Selected excerpt:
I was part of a group of environmental and business leaders invited to meet with presidential candidate John Edwards and his wife Elizabeth in the San Francisco Bay Area last Saturday. The gathering was a chance to give Edwards advice on environmental policy, especially about addressing global warming. (Please note: I was not representing TerraPass at the meeting, nor am I affiliated in any formal way with the Edwards campaign.)

In person, Edwards is relaxed and approachable. The meeting was low-key — Edwards himself showed up in jeans and a sport jacket. After a round of handshakes and introductions, we quickly got into substance.

Edwards displayed an impressive knowledge about global warming. Not at the Al Gore level, but comfortably fluent in cap and trade, atmospheric levels of greenhouse gases, and the likely impacts of melting polar ice caps and sea level rises. He briefly shared his New Energy Economy plan and highlighted opportunities to spur “green collar” job growth in the United States.

What you will do: Continue the account of the meeting with John Edwards on global warming policy, picking up after its final sentence.

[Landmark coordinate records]
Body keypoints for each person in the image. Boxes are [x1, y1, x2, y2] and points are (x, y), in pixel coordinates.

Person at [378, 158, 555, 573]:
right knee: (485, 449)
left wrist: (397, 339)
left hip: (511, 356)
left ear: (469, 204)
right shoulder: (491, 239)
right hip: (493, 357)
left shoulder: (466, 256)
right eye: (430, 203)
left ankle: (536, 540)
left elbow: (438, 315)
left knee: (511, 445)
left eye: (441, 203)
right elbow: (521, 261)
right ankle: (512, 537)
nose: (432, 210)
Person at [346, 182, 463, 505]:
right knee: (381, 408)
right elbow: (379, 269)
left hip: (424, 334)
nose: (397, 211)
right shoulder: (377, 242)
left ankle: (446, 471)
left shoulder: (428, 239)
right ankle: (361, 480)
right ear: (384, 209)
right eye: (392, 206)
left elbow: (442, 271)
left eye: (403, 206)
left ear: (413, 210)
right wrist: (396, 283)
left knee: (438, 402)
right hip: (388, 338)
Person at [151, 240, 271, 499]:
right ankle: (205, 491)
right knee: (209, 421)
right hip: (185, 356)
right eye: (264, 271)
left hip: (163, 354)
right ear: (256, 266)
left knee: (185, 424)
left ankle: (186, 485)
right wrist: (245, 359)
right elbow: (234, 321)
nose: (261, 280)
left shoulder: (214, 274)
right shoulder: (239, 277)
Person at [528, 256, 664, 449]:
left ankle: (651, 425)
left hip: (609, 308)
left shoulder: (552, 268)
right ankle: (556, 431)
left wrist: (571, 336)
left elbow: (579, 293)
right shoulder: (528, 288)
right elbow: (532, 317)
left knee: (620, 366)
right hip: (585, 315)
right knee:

Response area:
Then he asked us questions on the potential for plug-in hybrids, the current limits of battery technology, how to give companies credit for voluntary greenhouse gas reductions, and whether recent evidence of climate impacts made the goal of reducing greenhouse gases by 80% by 2050 not ambitious enough. Our answers led to a real back-and-forth that I don’t think happens very often in modern political campaigns. Elizabeth Edwards revealed her own command of carbon-speak, as well.

Among Edwards’ positions:

  • Corn-based ethanol is not the answer to our liquid fuel needs, although it may provide a bridge of practical experience on the path towards more energy-efficient biofuels (Edwards said he tells this same truth to corn farmers in Iowa).
  • Firm opposition to a new generation of nuclear plants because of operational safety concerns and the unresolved problem of nuclear waste.
  • A ban on new coal-fired power plants until carbon-capture technology is proven and commercialized.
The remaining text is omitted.